Update: Someone changed the title to this post to a possible answer ("Fourier decomposition of parametric shapes") but I changed it to a different title as that makes it clear what I was asking. As I think putting the answer in the title makes it confusing to a new reader.
I am learning about programming so this question may be obvious.
We know that a Fourier series can approximate any sort of waveform for example, a square tooth waveform has to be decomposed into curved waveforms using Fourier series that have infinite analytic terms.
My question is is there an analogue (2D version) algorithm to the known Fourier decomposition algorithm for implicit 2 variable equations? An example of what I mean is as follows. Consider $$aX^2+bY^2=c$$ is the equation of an ellipse. Is there an algorithm that can express an (infinite?) number the ellipses terms (and maybe terms representing other shapes) in a way to get a rectangle. Say, a rectangle 50 units wide and 100 units high centered at $(0,0)$. The output of the algorithm would be an analytic function differentiable everywhere (like a Fourier series). The analogue of the periodicity I would guess is the angle if the equations were converted to parametric form. So this algorithm (or concept) if it exists I would say is Fourier like.

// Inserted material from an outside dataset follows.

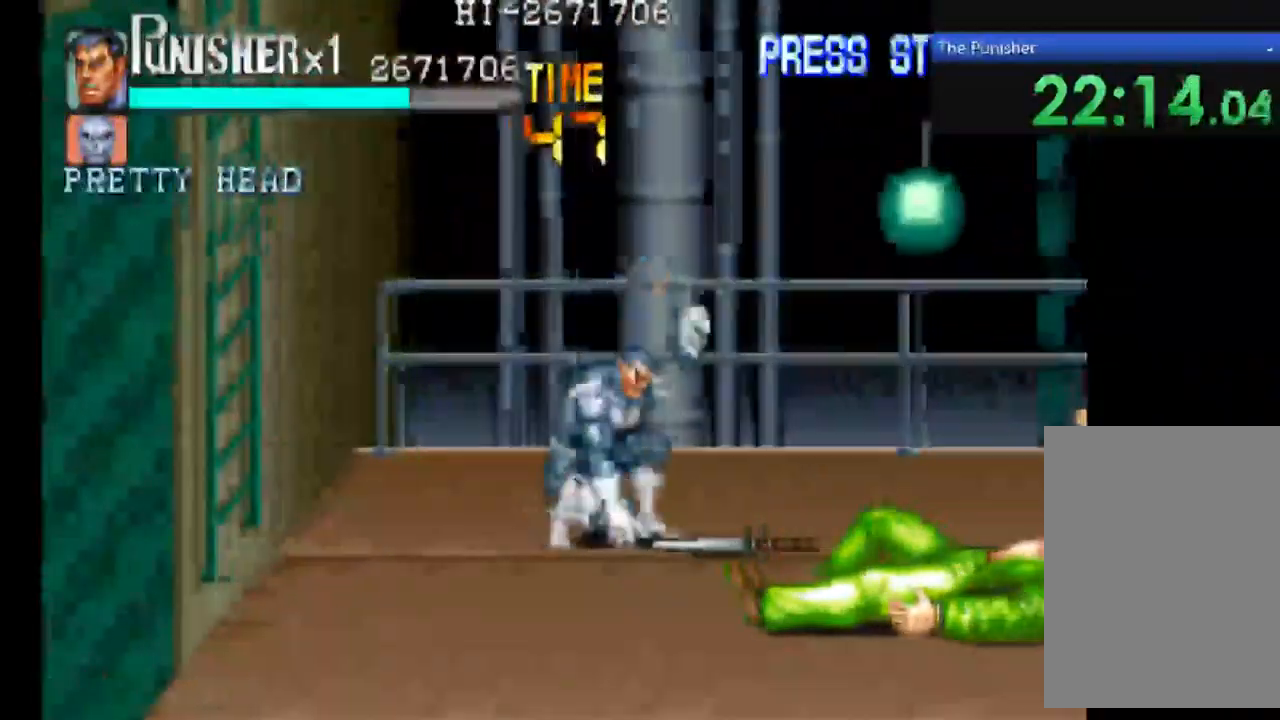
Gameplay with a controller (Xbox layout); each line is a JSON object with the inputs held at the frame after it. "events" lists button and stick changes between this image and that frame as [ms after this image, input, new state], when the widget could be followed in between. Not read: L3 R3.
{"buttons": [], "left_stick": "center", "right_stick": "center", "events": [[333, "X", "up"]]}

I would imagine if such an algorithm exists then probably using a few terms to approximate the rectangle using ellipses would result in a rectangle with some curvature in its side and the corners of the rectangle wouldn't look sharp, and using enough terms to approximate the rectangle using ellipses would result in a rectangle (if the equation was plotted on the screen by a computer program) and the corners would look sharper and sides more straight. I'm aware there are ways to plot a rectangle but I want to know if this algorithm exists.
In other words, my question is, is there an algorithm that takes as input equations representing 2D shapes (using some representation) and outputs an analytical expression of a desired shape that may not be analytical everywhere (such as rectangle- and it must be able to do a rectangle shape) and I would suspect this algorithm has similarities to the existing Fourier algorithms.